Instructor Kathy Crutcher

 

Overview:

 

In this first unit we’ll explore the places that have shaped our identities.  We are all products of particular places; we cannot escape the formative impact of the people, politics, religion, language, culture, and geography of where we’re from.  Instead, let us examine and reflect upon those influences as a way to better understand our own subjectivities, our own selves.

 

Your Job:

 

Your job is to tell the story of a place that matters to you, and that somehow gives us a sense of “where you’re coming from.”  Your chosen locale could be as broad as your entire hometown, or as specific as your childhood treehouse.  It might be a private place—like a family home or particular room—or a public place—like a park or restaurant or church.  You might choose a place that illustrates your relationship with any number of things: a certain community, with nature, with change, with family, with history.  You should make this place come alive with vivid details and purposeful vignettes, but you should also (implicitly or explicitly) pose important underlying questions, and reflect upon your answer(s).  Let me explain.

 

An essay is comprised of stories, but it is not only story.  Instead, an essay marries the narrative power of story with the analytical power of reflection.  Thus, on the surface, your essay will be about a particular place, but it must also have depth: it must raise meaningful universal questions with which you—and the reader—can grapple.  We’ll discuss these concepts in further detail in class, but as you write, remember that you are creating layers of meaning, and that the best essays are those that illustrate thinking on the page.  Here are a few possible questions your essay may be trying to answer:  (Every place story will raise a different set of questions.)

 

·     What are our rights and responsibilities to nature?  To historic places?  To “community”?

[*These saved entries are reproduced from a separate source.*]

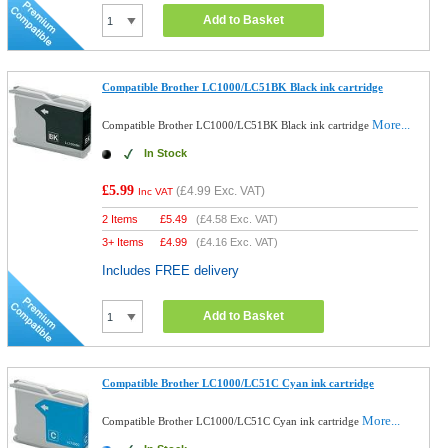
Add to Basket
Compatible Brother LC1000/LC51BK Black ink cartridge
More...
Compatible Brother LC1000/LC51BK Black ink cartridge
In Stock
£5.99
(
£4.99
Exc. VAT)
Inc VAT
2 Items
£
5.49
(
£4.58
Exc. VAT)
3+ Items
£
4.99
(
£4.16
Exc. VAT)
Includes FREE delivery
Add to Basket
Compatible Brother LC1000/LC51C Cyan ink cartridge
More...
Compatible Brother LC1000/LC51C Cyan ink cartridge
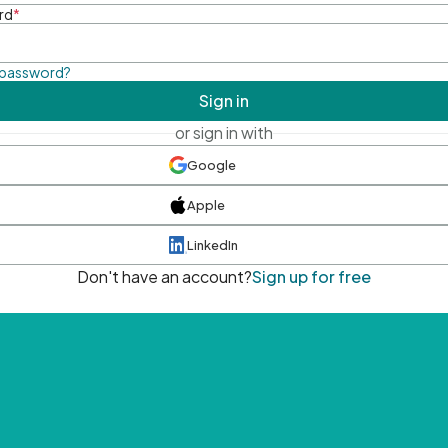
rd
*
 password?
Sign in
or sign in with
Google
Apple
LinkedIn
Don't have an account?
Sign up for free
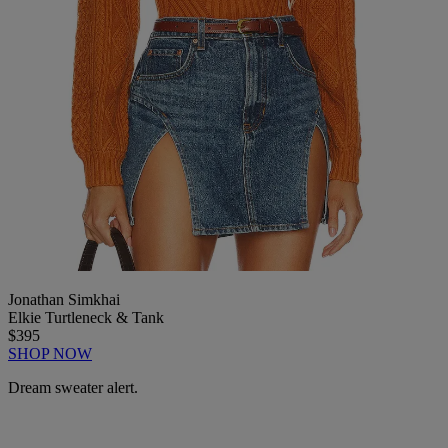
Jonathan Simkhai
Elkie Turtleneck & Tank
$395
SHOP NOW
Dream sweater alert.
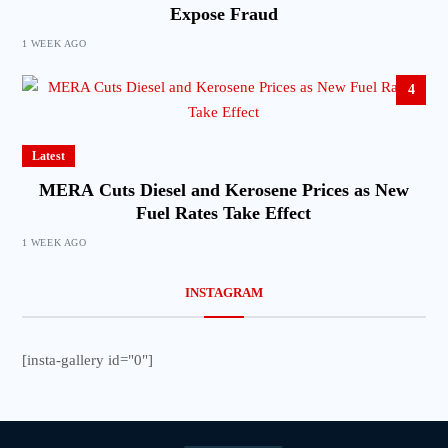
Expose Fraud
1 WEEK AGO
4
Latest
MERA Cuts Diesel and Kerosene Prices as New
Fuel Rates Take Effect
1 WEEK AGO
INSTAGRAM
[insta-gallery id="0"]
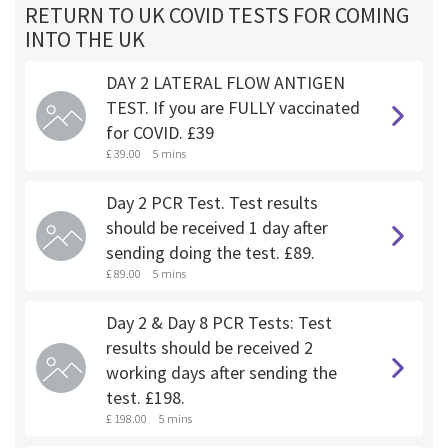
RETURN TO UK COVID TESTS FOR COMING
INTO THE UK
DAY 2 LATERAL FLOW ANTIGEN
TEST. If you are FULLY vaccinated
for COVID. £39
£ 39.00
5 mins
Day 2 PCR Test. Test results
should be received 1 day after
sending doing the test. £89.
£ 89.00
5 mins
Day 2 & Day 8 PCR Tests: Test
results should be received 2
working days after sending the
test. £198.
£ 198.00
5 mins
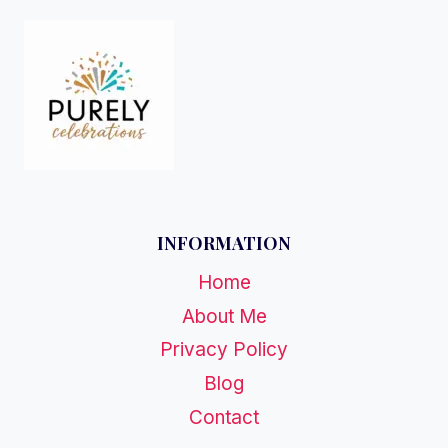
INFORMATION
Home
About Me
Privacy Policy
Blog
Contact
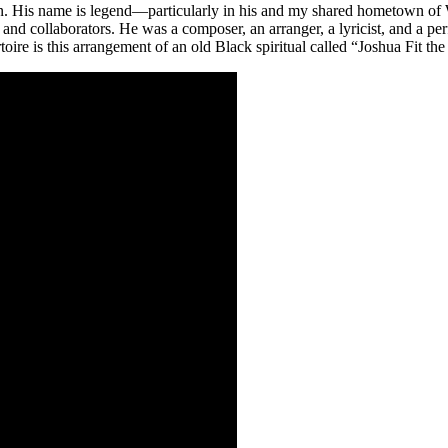
n. His name is legend—particularly in his and my shared hometown of W
and collaborators. He was a composer, an arranger, a lyricist, and a per
re is this arrangement of an old Black spiritual called “Joshua Fit the 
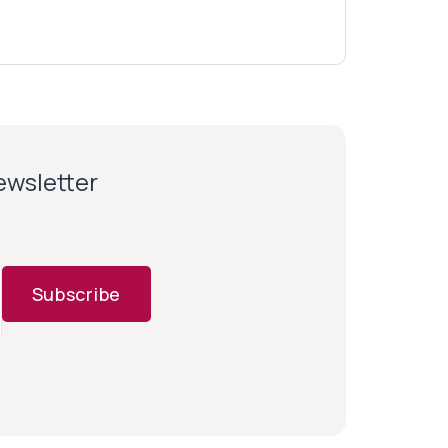
newsletter
Subscribe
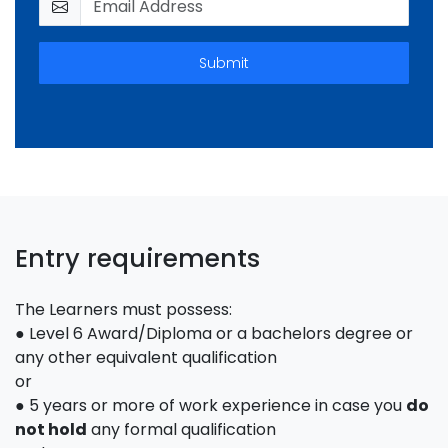
Submit
Entry requirements
The Learners must possess:
● Level 6 Award/Diploma or a bachelors degree or
any other equivalent qualification
or
● 5 years or more of work experience in case you
do
not hold
any formal qualification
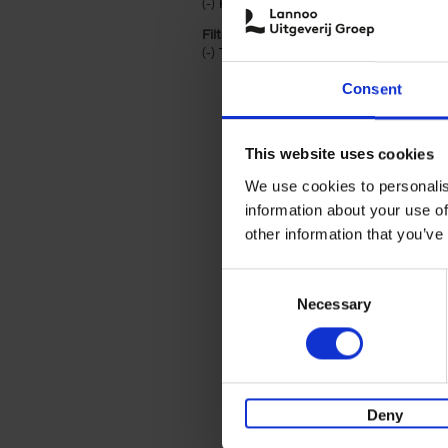
(-)
Remove Hardback filter
Hardback
Filter by categories lannoo int:
(-)
Remove Travel & Lifestyle filter
Travel & Lifestyle
Consent
This website uses cookies
We use cookies to personalis
information about your use of
other information that you’ve
Consent
Necessary
Selection
Deny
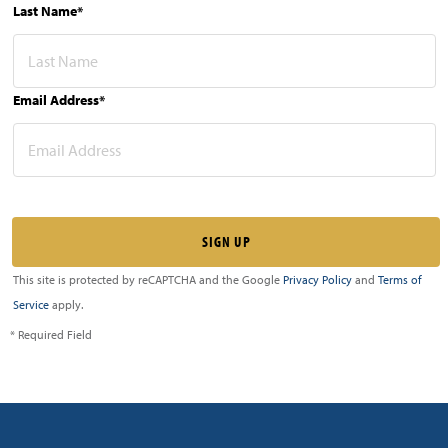
Last Name*
Email Address*
This site is protected by reCAPTCHA and the Google
Privacy Policy
and
Terms of
Service
apply.
* Required Field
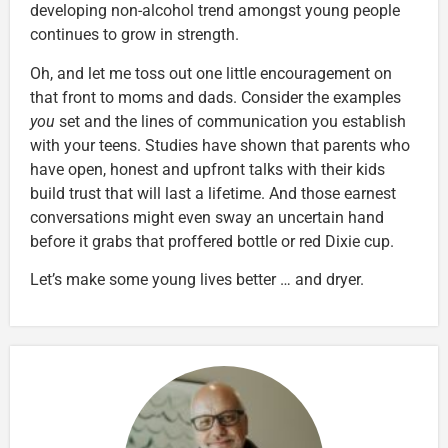
developing non-alcohol trend amongst young people
continues to grow in strength.
Oh, and let me toss out one little encouragement on
that front to moms and dads. Consider the examples
you
set and the lines of communication you establish
with your teens. Studies have shown that parents who
have open, honest and upfront talks with their kids
build trust that will last a lifetime. And those earnest
conversations might even sway an uncertain hand
before it grabs that proffered bottle or red Dixie cup.
Let’s make some young lives better … and dryer.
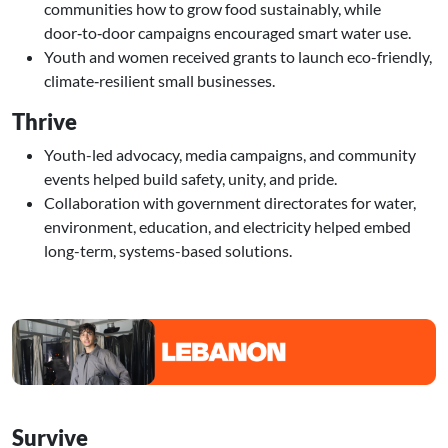
communities how to grow food sustainably, while
door‑to‑door campaigns encouraged smart water use.
Youth and women received grants to launch eco-friendly,
climate‑resilient small businesses.
Thrive
Youth-led advocacy, media campaigns, and community
events helped build safety, unity, and pride.
Collaboration with government directorates for water,
environment, education, and electricity helped embed
long-term, systems-based solutions.
Image
Survive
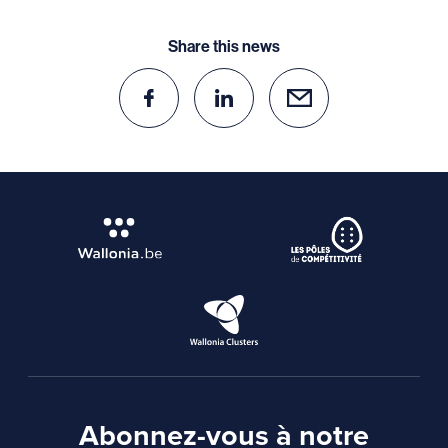
Share this news
Abonnez-vous à notre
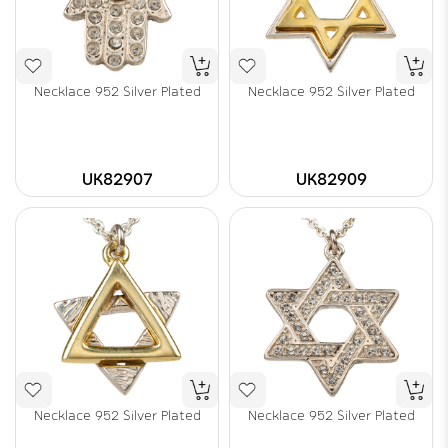
Necklace 952 Silver Plated
Necklace 952 Silver Plated
UK82907
UK82909
Necklace 952 Silver Plated
Necklace 952 Silver Plated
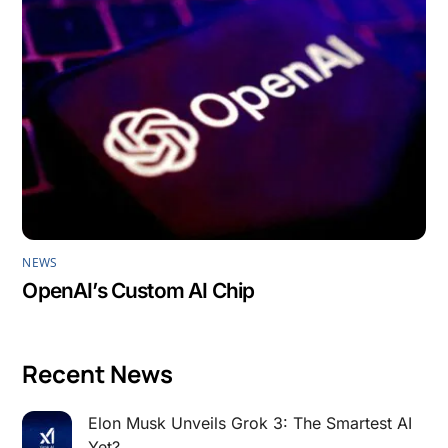
NEWS
OpenAI’s Custom AI Chip
Recent News
Elon Musk Unveils Grok 3: The Smartest AI
Yet?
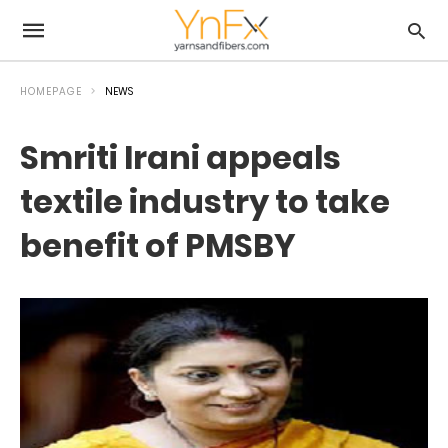
HOMEPAGE
NEWS
Smriti Irani appeals
textile industry to take
benefit of PMSBY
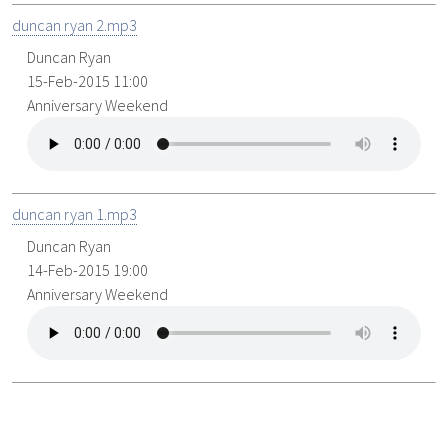
duncan ryan 2.mp3
Duncan Ryan
15-Feb-2015 11:00
Anniversary Weekend
duncan ryan 1.mp3
Duncan Ryan
14-Feb-2015 19:00
Anniversary Weekend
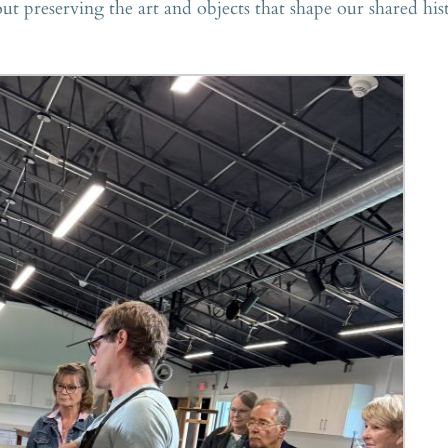
 preserving the art and objects that shape our shared his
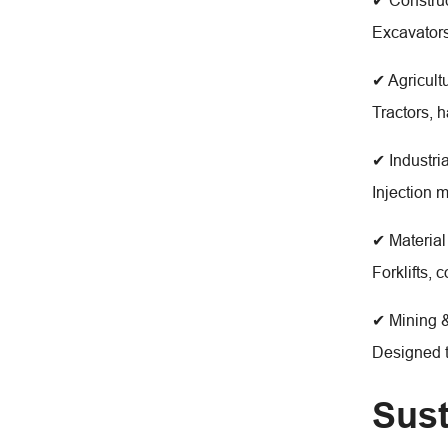
✔ Constru
Excavators
✔ Agricult
Tractors, 
✔ Industri
Injection 
✔ Material
Forklifts,
✔ Mining &
Designed t
Sust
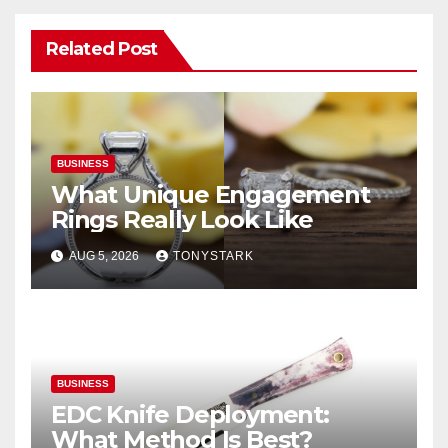
Related Post
BUSINESS
What Unique Engagement
Rings Really Look Like
AUG 5, 2026
TONYSTARK
BUSINESS
EDC Knife Deployment:
What Method Is Best?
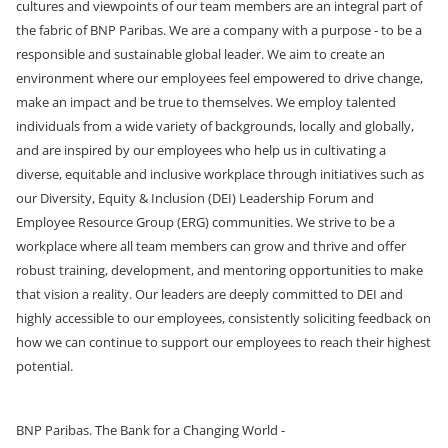
cultures and viewpoints of our team members are an integral part of
the fabric of BNP Paribas. We are a company with a purpose - to be a
responsible and sustainable global leader. We aim to create an
environment where our employees feel empowered to drive change,
make an impact and be true to themselves. We employ talented
individuals from a wide variety of backgrounds, locally and globally,
and are inspired by our employees who help us in cultivating a
diverse, equitable and inclusive workplace through initiatives such as
our Diversity, Equity & Inclusion (DEI) Leadership Forum and
Employee Resource Group (ERG) communities. We strive to be a
workplace where all team members can grow and thrive and offer
robust training, development, and mentoring opportunities
to make
that vision a reality. Our leaders are deeply committed to DEI and
highly accessible to our employees, consistently soliciting feedback on
how we can continue to support our employees to reach their highest
potential.
BNP Paribas. The Bank for a Changing World -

·     Is change destructive or productive?  How do we decide what changes and what remains?

·     What is my relationship to my past—both my own and my family heritage?

·     How can a place work to unite or divide a community?  What happens when a place becomes controversial?

·     How do we reconcile where we’re from with who we have become?

 

In this first essay, your own voice and experience will be the focus, but you must also incorporate at least one outside source.  This source may be an interview with someone about your place, a newspaper or internet article explaining your place, or an essay that provides a reflective catalyst about “place.”  You are permitted (and encouraged!) to use something we read in class, but you are not required to.  We will discuss possible sources as well as methods of integration.  Note that these outside sources should be necessary and fruitful components to your essay, not last-minute mandatory add-ons.  If you could cut your source without losing much, you need to make more use of that source and/or to find something else that proves more effective.

 

Nitty-Gritty:

·         5 pages minimum.  Double-spaced, 1” margins, 12 pt. font, Times New Roman, pg. #s

·         Include a Works Cited  (Does not have to be a separate page.)

·         Rough drafts due: Wednesday, 9/17 in class.  Bring 4 copies.

·         Workshops will be held Thursday 9/18, Friday 9/19, and Monday 9/22.  Class is cancelled 9/22.  2 copies of each of your peer reviews are due at workshop.    

·         Final drafts due: Wednesday, 9/24 in class, paper-clipped to your rough draft.

·         This paper is worth 15% of your final grade. For grading criteria, please see the St. Martin’s Handbook section entitled “Grading Criteria in UK Writing Courses,” pgs. UK 18-22

·         Write with personality, curiosity, and heart.  Go to it!